3. If you are 14 and have a limited budget, how did you afford Windows Server 2003 Standard?

The real way to do this is to get a hosting service like UUNET or Covad and get a DSL hosting package from them. Depending on how many IP addresses you need and the speed of the connection you require, packages start at $69 a month. You need at least 4 IP addresses to host websites. 1 for the router, 2 for DNS servers (you must have a primary and a backup) and 1 for your web server. If done right, any other servers that you need can use reserved IP addresses (e.g 192.168.*.*, 172.*.*.*, etc...) and you can forward using DNS or your router's routing table or by using NAT.

Find a good article on how DNS works to get a better understanding why you have to register with Network Solutions.
Anthony Rufrano
RealityFactory 2 Programmer
Ok--- so will I have to change ISP's or somethin?

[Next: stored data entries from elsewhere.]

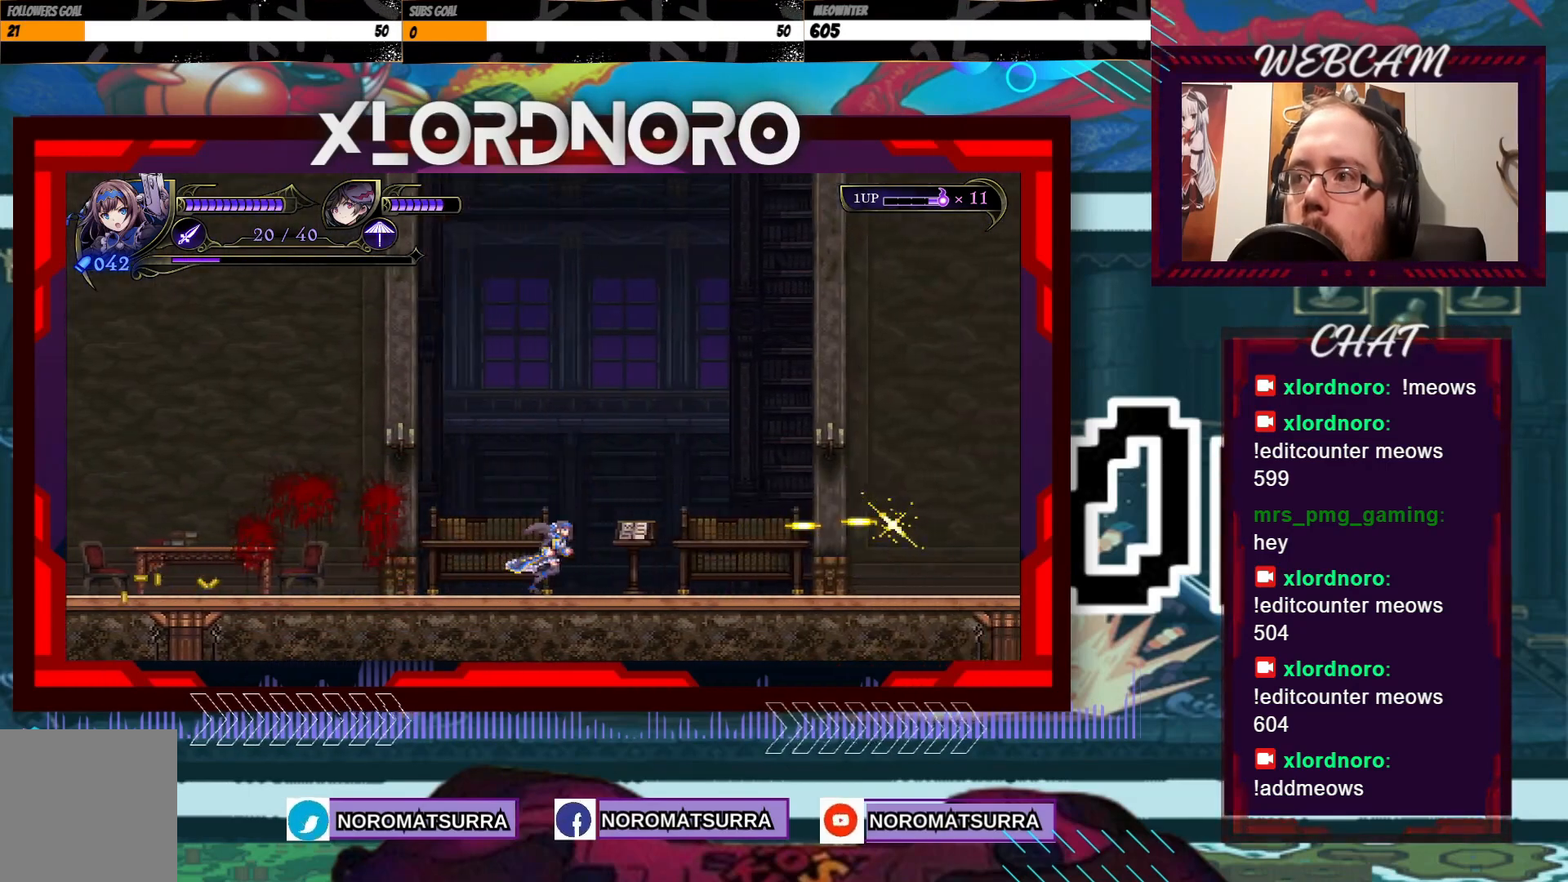
{"dt_ms": 1000, "buttons": ["X"], "left_stick": "right", "right_stick": "center", "events": [[383, "X", "down"]]}
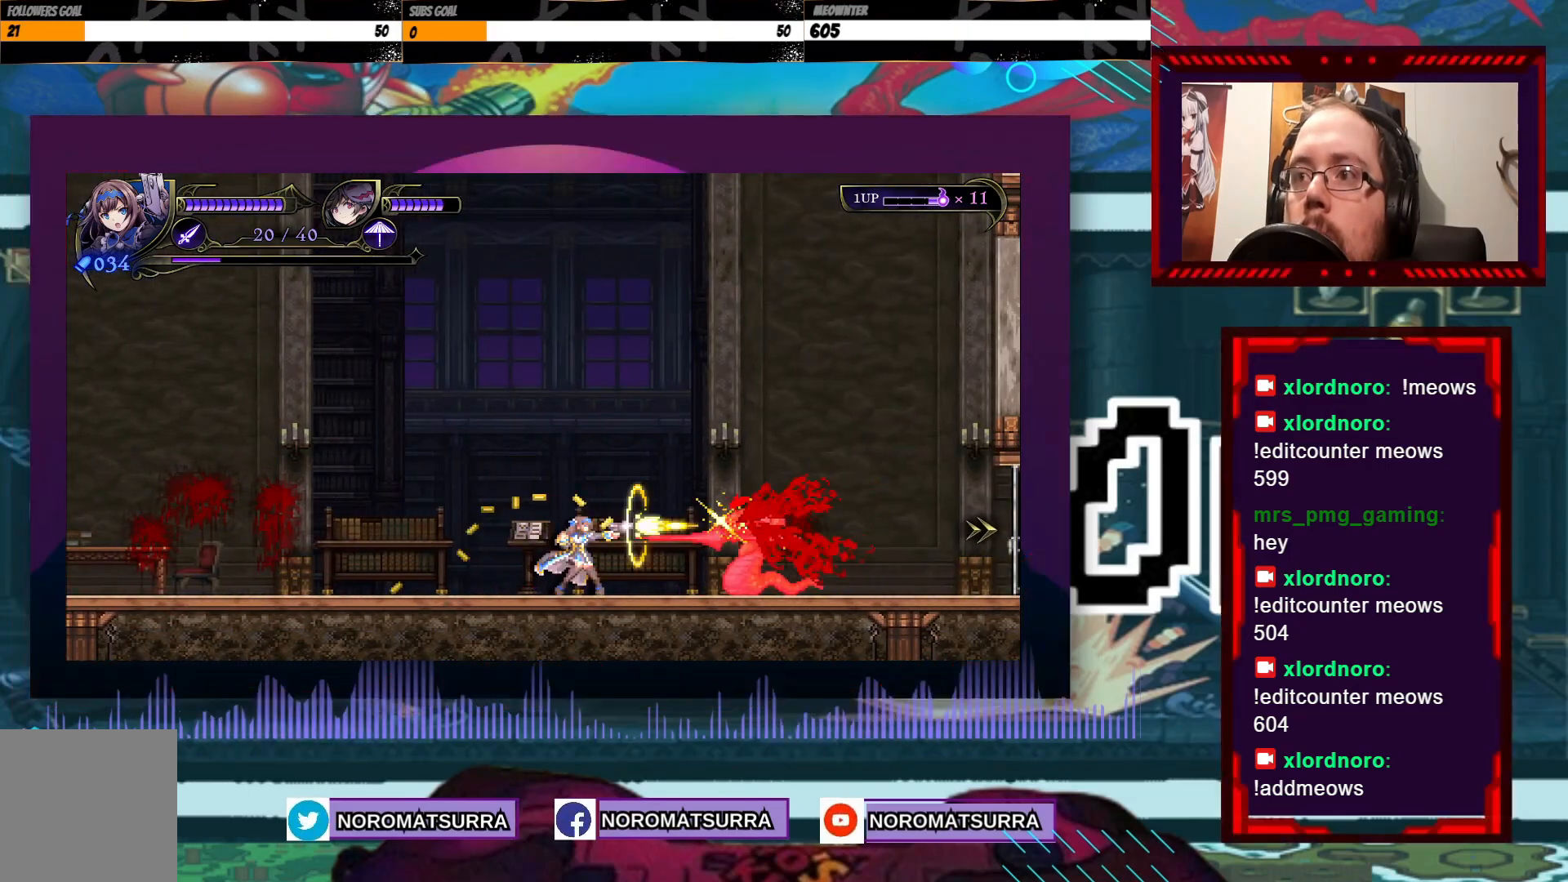
{"dt_ms": 500, "buttons": [], "left_stick": "right", "right_stick": "center", "events": [[300, "X", "up"]]}
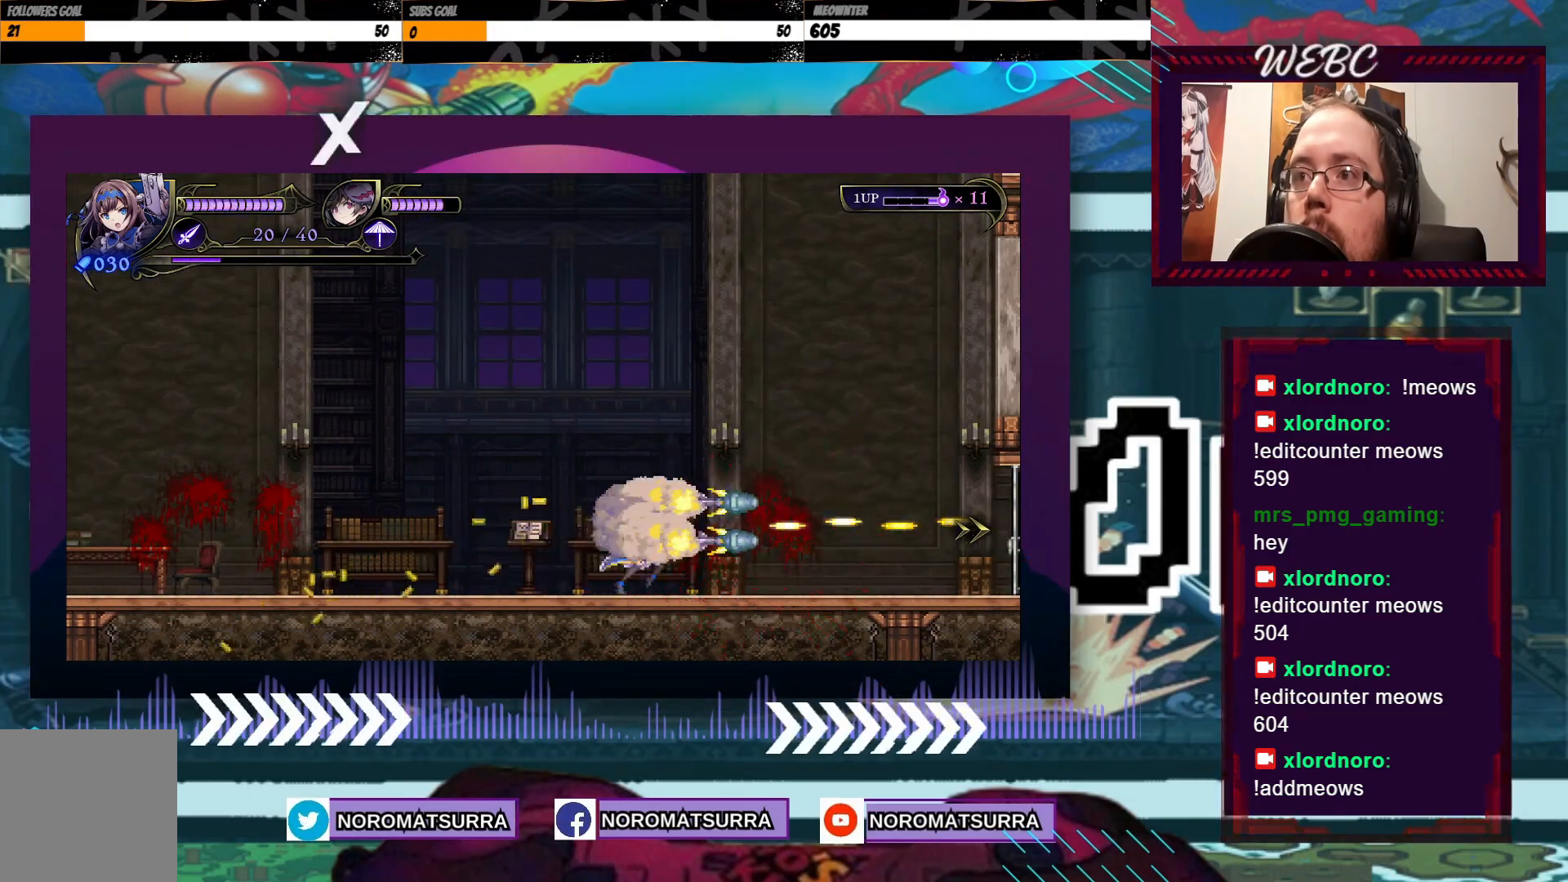
{"dt_ms": 500, "buttons": [], "left_stick": "right", "right_stick": "center", "events": []}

A friend gave win2k3 to me.

I currently have DSL(my parents don't even have enough money for cable TV, let alone cable internet). I understand, now, that I cannot run it off an IP--- and I'm looking now for a domain to buy, something cheep. On top of that, I have no clue how to set it up :P... I've already setup NAT and my router and stuff, but I don't understand the concept of the multiple IP's, can't I just run all of it on one system?

You can run DNS on the same box as your webserver, but in order to register your domain with Network Solutions you need 2 different IP's for DNS servers. I guess you can multihome the one server, but you still cannot host your DNS using DNIP.
Anthony Rufrano
RealityFactory 2 Programmer
You can get "DNS secondary" from many ISPs (I know Speakeasy does mine). This means that they run the second machine, and it slurps your DNS Zone files when the serial changes. You'd still run BIND (or some other DNS server) on your main machine.

Some ISPs sell DNS service yearly for fairly affordable rates -- I think about $30 for a low-traffic zone.

To serve more than one domain name from the same server (say, www.foo.com and www.bar.org) you typically turn on "virtual hosts", which is easy in Apache; don't know about other web servers. Then make sure that foo.com and bar.org point to the same machine.

However, all of this has already been solved. All of the virtual web hosting companies have software that does all of this alread. In fact, they can lease you a machine, with the ability to serve sub-domains, and automated scripts to configure and manage everything. You start paying monthly at that point, of course.